Я головой обалдело киваю. Угадал. Только о деньгах, битком набитых коробках, у меня и мысли не мелькнуло. Слишком хорошо я силу этих боеголовок представлял, чтоб о суетной материи думать. Близкий армагедец мне в глаза глядел.
Когда в сорок первом Ленинград минировали — весь город должны были в руины превратить всего тремя тысячами тонн взрывчатки. А здесь совокупный заряд в пятнадцать мегатонн. Взорви его прямо здесь — Гамбург в море сдунет, а от Москвы одно название останется. Одно утешало. Каждый офицер-ракетчик под роспись получает номер заветного телефона. И когда я его наберу, сразу закрутятся гигантские шестерни боевой машины. Побегут к вертолетам спецназовцы, все дороги перекроют кордоны внутренних войск и замкнет кольцо, блокируя район наглухо, дивизия ВДВ или две. И будет мне честь и слава. Осталось только бой выиграть, живым остаться и до телефона доползти.
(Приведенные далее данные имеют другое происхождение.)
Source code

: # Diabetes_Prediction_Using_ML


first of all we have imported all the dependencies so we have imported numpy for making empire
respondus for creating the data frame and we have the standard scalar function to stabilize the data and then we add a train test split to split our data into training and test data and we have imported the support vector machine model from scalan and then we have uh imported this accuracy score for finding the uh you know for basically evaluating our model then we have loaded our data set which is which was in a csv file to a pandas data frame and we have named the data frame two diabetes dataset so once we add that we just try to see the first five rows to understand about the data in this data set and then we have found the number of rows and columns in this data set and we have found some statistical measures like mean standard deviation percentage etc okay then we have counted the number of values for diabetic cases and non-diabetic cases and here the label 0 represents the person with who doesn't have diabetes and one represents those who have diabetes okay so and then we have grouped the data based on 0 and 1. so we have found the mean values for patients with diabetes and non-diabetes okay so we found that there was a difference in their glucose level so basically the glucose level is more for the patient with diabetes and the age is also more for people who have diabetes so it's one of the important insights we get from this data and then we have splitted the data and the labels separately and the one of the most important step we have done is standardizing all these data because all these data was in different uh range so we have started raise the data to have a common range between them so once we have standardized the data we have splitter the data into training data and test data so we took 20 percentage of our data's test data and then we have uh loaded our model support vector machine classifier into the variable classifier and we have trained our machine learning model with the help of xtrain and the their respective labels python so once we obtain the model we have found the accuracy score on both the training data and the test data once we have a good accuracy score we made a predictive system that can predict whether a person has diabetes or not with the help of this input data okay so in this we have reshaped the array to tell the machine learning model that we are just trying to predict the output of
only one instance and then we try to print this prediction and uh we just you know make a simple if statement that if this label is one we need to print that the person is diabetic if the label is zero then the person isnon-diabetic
Тут ребятки тент на прицеп натянули, зашнуровали, ворота в склад закрыли и по машинам расселись.
— Как до столбика доедут, бей по микроавтобусу. В двигатель целься, — Самоделкин командует. — А то салон прошьет насквозь, зря выстрел пропадет.
А сам трубой гранатомета бронетранспортер сопровождает. Упреждение взял.
— Рот открой! — заорал, и только дымный след бесшумно утренний воздух прорезал.
Башенка вспыхнула прозрачным огнем, а потом уже черные клубы дыма повалили. Моя цель резко затормозила, развернуло автобусик ко мне задними дверями, и стали они открываться. В эту щель я и выстрелил. Катнул гранатомет к Вите, а сам к пулемету прижался. Навел ствол на машину ВАИ и на спуск нажал. Затрясся «Дегтярев» как в лихорадке, и меня стало мотать. Раскинул ноги для упора, а тут и лента кончилась. Всадил я ее одной очередью. Пока менял, гляжу — от штабной машины с генералом обломки догорают. Самоделкин время зря не теряет. Несколько коротких очередей по микроавтобусу выпустил, нет движения. И остались мы пара на пару, мы с Витей и два водителя в кабине. И четыре костра из железа. И мясом сгоревшим пахнет. Я-то привычный. Ракетные шахты не хуже угольных горят, только об этом не пишут. Так уж, когда маршала ракетных войск на испытаниях в клочья разорвет, тогда да — упомянут и других в некрологе. Видел я скелетики черные в «позе боксера».